The research case for keeping the presenter present
The "more personal" framing Hovercraft uses isn't just product positioning. A peer-reviewed Microsoft Research study published in April 2025 found that participants in video meetings where real-time facial movement was preserved reported better meeting effectiveness, greater comfort, and more inclusiveness than those using static visuals. After experiencing all three representation modes tested in the experiment, 95.6% of participants chose webcam animation as their preference, the study found.
The study, which involved 68 employees across 16 groups completing collaborative decision-making tasks, tested stylized avatars across three animation modes: static picture, audio-driven animation, and webcam-driven animation with full facial expressions and head movement. It doesn't test Hovercraft directly, and its focus is avatar representation rather than composited video. Still, the study supports the narrower idea that meaningful facial motion can improve perceived presence. A speaker who remains expressive and present in the frame reads as more engaged and effective than one who disappears or goes static.
Hovercraft's mechanism aligns with that finding.

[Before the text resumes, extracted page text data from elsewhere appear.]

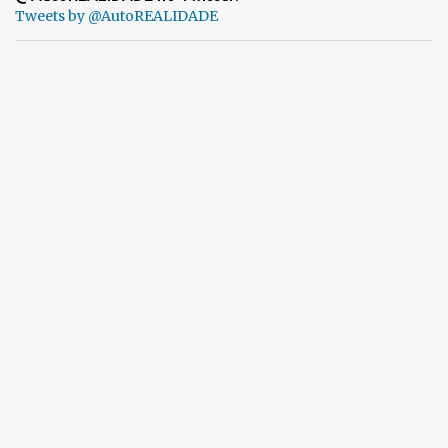
Tweets by @AutoREALIDADE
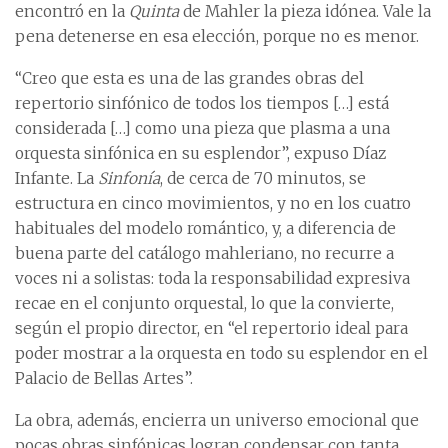
encontró en la
Quinta
de Mahler la pieza idónea. Vale la
pena detenerse en esa elección, porque no es menor.
“Creo que esta es una de las grandes obras del
repertorio sinfónico de todos los tiempos […] está
considerada […] como una pieza que plasma a una
orquesta sinfónica en su esplendor”, expuso Díaz
Infante. La
Sinfonía
, de cerca de 70 minutos, se
estructura en cinco movimientos, y no en los cuatro
habituales del modelo romántico, y, a diferencia de
buena parte del catálogo mahleriano, no recurre a
voces ni a solistas: toda la responsabilidad expresiva
recae en el conjunto orquestal, lo que la convierte,
según el propio director, en “el repertorio ideal para
poder mostrar a la orquesta en todo su esplendor en el
Palacio de Bellas Artes”.
La obra, además, encierra un universo emocional que
pocas obras sinfónicas logran condensar con tanta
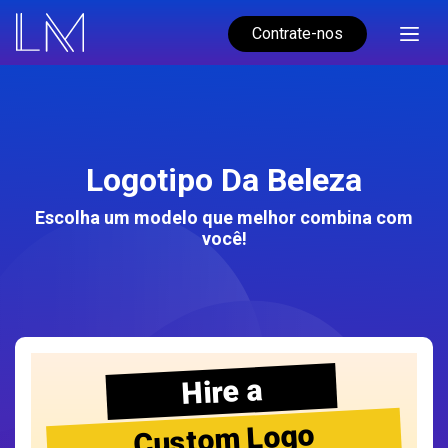
Contrate-nos
Logotipo Da Beleza
Escolha um modelo que melhor combina com
você!
Hire a
Custom Logo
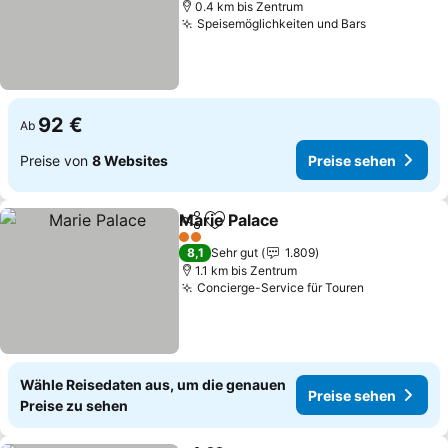
0.4 km bis Zentrum
Speisemöglichkeiten und Bars
Preise seh
92 €
Ab
Preise von
8 Websites
Preise sehen
Marie Palace
Teilen
Zu Favoriten hinzufügen
Preise sehen
2 Sterne
8,1
Sehr gut
1.809
1.1 km bis Zentrum
Concierge-Service für Touren
Preise seh
Wähle Reisedaten aus, um die genauen
Preise sehen
Preise zu sehen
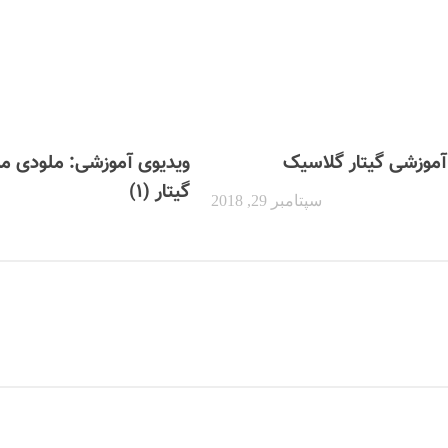
آموزشی گیتار گلاسیک
ویدیوی آموزشی: ملودی مش
گیتار (۱)
سپتامبر 29, 2018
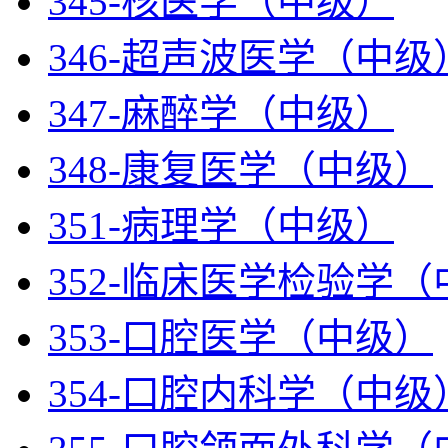
345-核医学（中级）
346-超声波医学（中级
347-麻醉学（中级）
348-康复医学（中级）
351-病理学（中级）
352-临床医学检验学
353-口腔医学（中级）
354-口腔内科学（中级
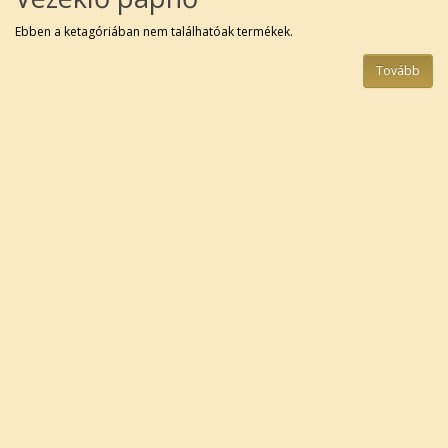
Ebben a ketagóriában nem találhatóak termékek.
Tovább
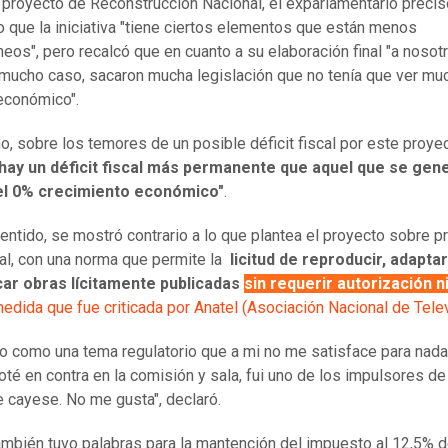
 proyecto de Reconstrucción Nacional, el exparlamentario preci
to que la iniciativa "tiene ciertos elementos que están menos
os", pero recalcó que en cuanto a su elaboración final "a nosot
 mucho caso, sacaron mucha legislación que no tenía que ver mu
económico".
, sobre los temores de un posible déficit fiscal por este proyec
hay un déficit fiscal más permanente que aquel que se gene
l 0% crecimiento económico"
.
entido, se mostró contrario a lo que plantea el proyecto sobre 
ual, con una norma que permite la
licitud de reproducir, adaptar
ar obras lícitamente publicadas
sin requerir autorización n
edida que fue criticada por Anatel (Asociación Nacional de Tele
eo como una tema regulatorio que a mi no me satisface para nada
voté en contra en la comisión y sala, fui uno de los impulsores d
 cayese. No me gusta", declaró.
ambién tuvo palabras para la mantención del impuesto al 12,5% d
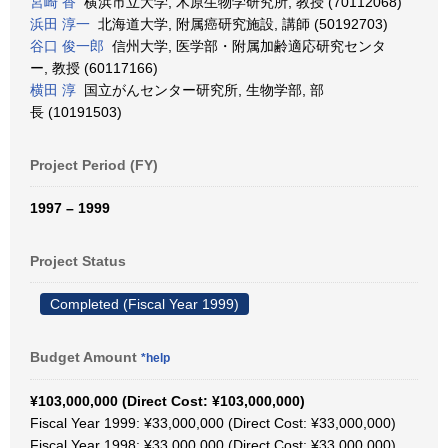
宮崎 香
横浜市立大学, 木原生物学研究所, 教授 (70112068)
浜田 淳一
北海道大学, 附属癌研究施設, 講師 (50192703)
谷口 俊一郎
信州大学, 医学部・附属加齢適応研究センタ
ー, 教授 (60117166)
横田 淳
国立がんセンター研究所, 生物学部, 部
長 (10191503)
Project Period (FY)
1997 – 1999
Project Status
Completed (Fiscal Year 1999)
Budget Amount
*help
¥103,000,000 (Direct Cost: ¥103,000,000)
Fiscal Year 1999: ¥33,000,000 (Direct Cost: ¥33,000,000)
Fiscal Year 1998: ¥33,000,000 (Direct Cost: ¥33,000,000)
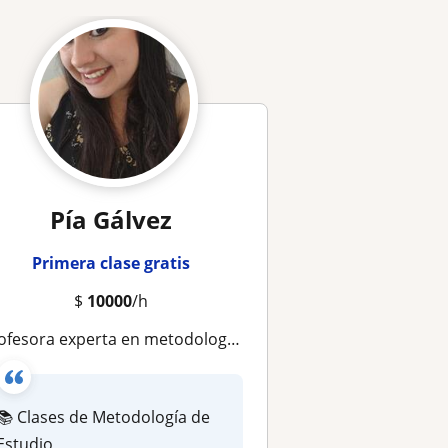
Pía Gálvez
Primera clase gratis
$
10000
/h
fesora experta en metodología de estudio - Educación Superior y Enseñanza Media
📚 Clases de Metodología de
Estudio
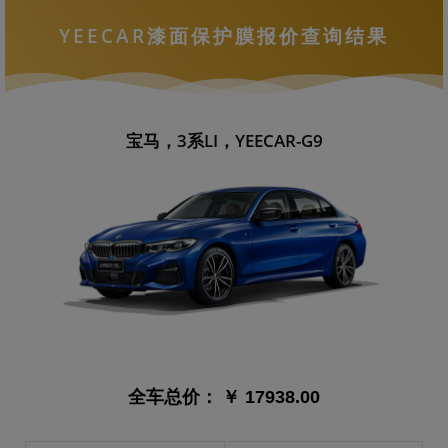
YEECAR漆面保护膜报价查询结果
宝马，3系LI，YEECAR-G9
全车总价：
￥ 17938.00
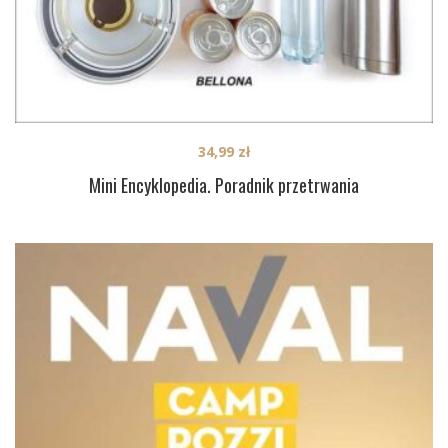
34,99
zł
Mini Encyklopedia. Poradnik przetrwania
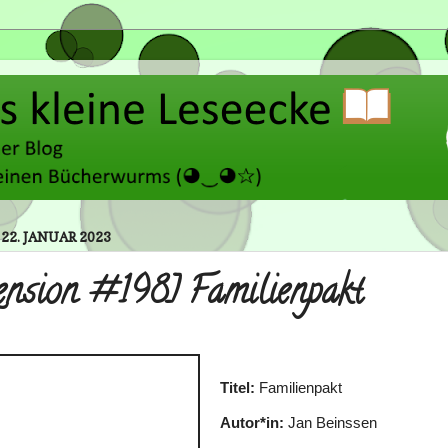
22. JANUAR 2023
ension #198] Familienpakt
Titel:
Familienpakt
Autor*in:
Jan Beinssen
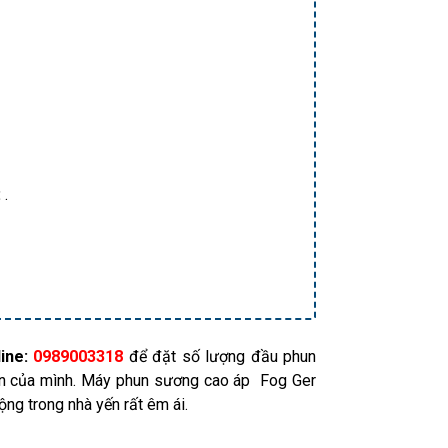
:
.
ine:
0989003318
để đặt số lượng đầu phun
ến của mình. Máy phun sương cao áp Fog Ger
ng trong nhà yến rất êm ái.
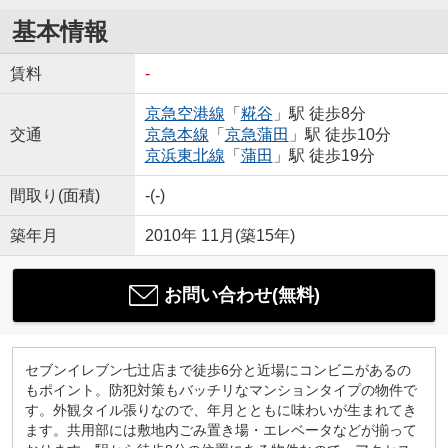
基本情報
賃料
-
京急空港線
「
糀谷
」駅 徒歩8分
交通
京急本線
「
京急蒲田
」駅 徒歩10分
京浜東北線
「
蒲田
」駅 徒歩19分
間取り(面積)
-(-)
築年月
2010年 11月(築15年)
お問い合わせ(無料)
セブンイレブン七辻店まで徒歩6分と近場にコンビニがあるの
もポイント。防犯対策もバッチリなマンションタイプの物件で
す。外観タイル張りなので、年月とともに味わいが生まれてき
ます。共用部には敷地内ごみ置き場・エレベータなどが揃って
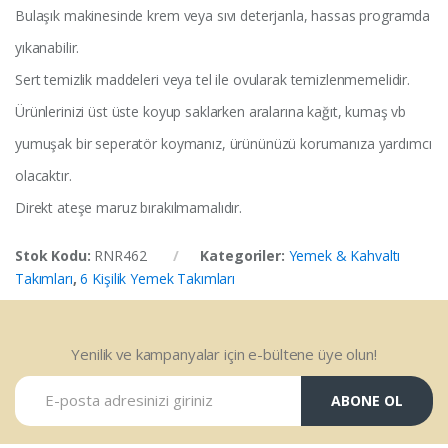
Bulaşık makinesinde krem veya sıvı deterjanla, hassas programda
yıkanabilir.
Sert temizlik maddeleri veya tel ile ovularak temizlenmemelidir.
Ürünlerinizi üst üste koyup saklarken aralarına kağıt, kumaş vb
yumuşak bir seperatör koymanız, ürününüzü korumanıza yardımcı
olacaktır.
Direkt ateşe maruz bırakılmamalıdır.
Stok Kodu:
RNR462
Kategoriler:
Yemek & Kahvaltı
Takımları
,
6 Kişilik Yemek Takımları
Yenilik ve kampanyalar için e-bültene üye olun!
ABONE OL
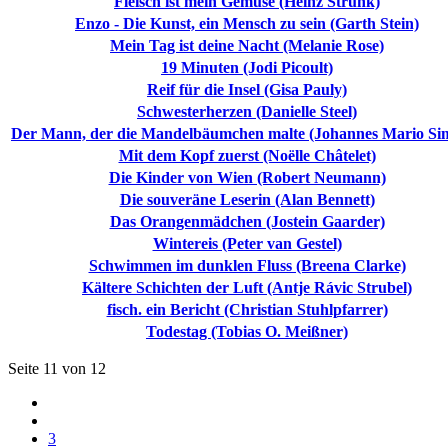
Fleisch ist mein Gemüse (Heinz Strunk)
Enzo - Die Kunst, ein Mensch zu sein (Garth Stein)
Mein Tag ist deine Nacht (Melanie Rose)
19 Minuten (Jodi Picoult)
Reif für die Insel (Gisa Pauly)
Schwesterherzen (Danielle Steel)
Der Mann, der die Mandelbäumchen malte (Johannes Mario Si
Mit dem Kopf zuerst (Noëlle Châtelet)
Die Kinder von Wien (Robert Neumann)
Die souveräne Leserin (Alan Bennett)
Das Orangenmädchen (Jostein Gaarder)
Wintereis (Peter van Gestel)
Schwimmen im dunklen Fluss (Breena Clarke)
Kältere Schichten der Luft (Antje Rávic Strubel)
fisch. ein Bericht (Christian Stuhlpfarrer)
Todestag (Tobias O. Meißner)
Seite 11 von 12
3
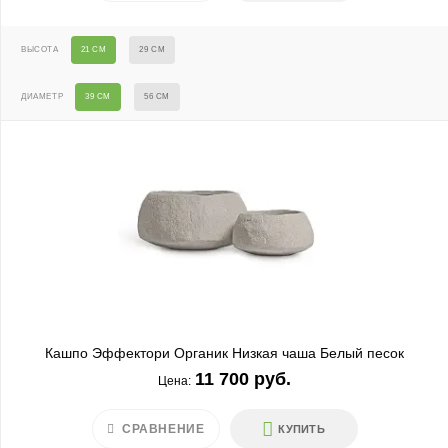
ВЫСОТА
21 СМ
29 СМ
ДИАМЕТР
39 СМ
56 СМ
Кашпо Эффектори Органик Низкая чаша Белый песок
11 700 руб.
Цена:
СРАВНЕНИЕ
КУПИТЬ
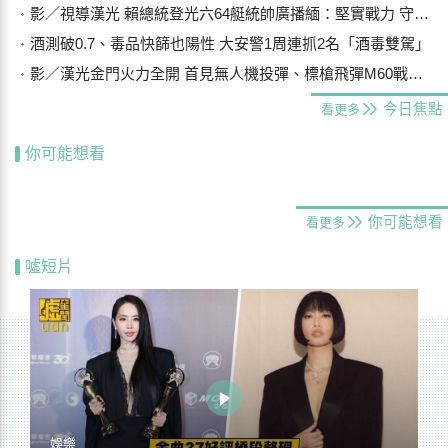
影／視導漢光 賴總統登光六64艇統帥廣播緬：堅實戰力 守護主權
酒測破0.7、毒品快篩也陽性 大安警1周連抓2名「酒毒雙駕」
影／漢光金門火力全開 首見無人機投彈、標槍飛彈M60戰車阻敵
今日焦點
看更多
你可能想看
你可能想看
看更多
噓短片
娛樂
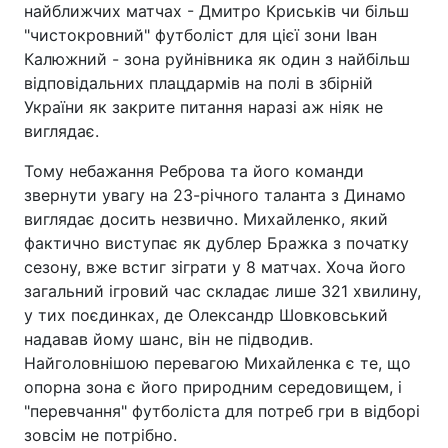
найближчих матчах - Дмитро Криськів чи більш
"чистокровний" футболіст для цієї зони Іван
Калюжний - зона руйнівника як один з найбільш
відповідальних плацдармів на полі в збірній
України як закрите питання наразі аж ніяк не
виглядає.
Тому небажання Реброва та його команди
звернути увагу на 23-річного таланта з Динамо
виглядає досить незвично. Михайленко, який
фактично виступає як дублер Бражка з початку
сезону, вже встиг зіграти у 8 матчах. Хоча його
загальний ігровий час складає лише 321 хвилину,
у тих поєдинках, де Олександр Шовковський
надавав йому шанс, він не підводив.
Найголовнішою перевагою Михайленка є те, що
опорна зона є його природним середовищем, і
"перевчання" футболіста для потреб гри в відборі
зовсім не потрібно.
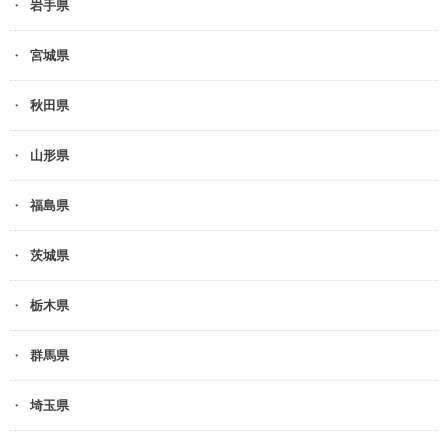
岩手県
宮城県
秋田県
山形県
福島県
茨城県
栃木県
群馬県
埼玉県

Keeping the presenter's face in the frame alongside shared content, at a size the presenter controls, is precisely the kind of presence the research found participants valued. A separate position paper published in January 2025 made a similar point, arguing that video conferencing tools capable of compositing webcam video with dynamic content displays, controlled through gesture and pose recognition, represent a logical next step beyond the current model of screen sharing with a thumbnail webcam view, per the paper.
Neither paper is a product review. Together, they describe the direction the category is moving.
Pricing and who it's built for
Hovercraft is free to try and priced at $19 for a single Mac license; the two-Mac license runs $29. The clearest fit is Mac users who present regularly in structured contexts: sales demos, client walkthroughs, remote training sessions, anyone whose calls routinely involve showing content and talking through it. For these users, the layout limitations of Presenter Overlay tend to surface in every session, not occasionally.
For Mac users who share their screen infrequently and have no need to annotate, reposition content, or switch layouts mid-call, Apple's Presenter Overlay is free and already installed. It requires an Apple Silicon Mac running macOS Sonoma or later, which covers most Macs sold since late 2020. For casual presenters, that's probably the right tool.
The decision mostly comes down to frequency and context. Presenter Overlay solves the visibility problem for users who need a lightweight fix. Hovercraft is for users who've already hit the ceiling on that fix and want live control over what the audience sees: where content sits in the frame, when the presenter's face takes over, and what gets annotated on screen. Whether the gesture reliability and app compatibility hold up in daily use are open questions, but ones the free trial is designed to answer.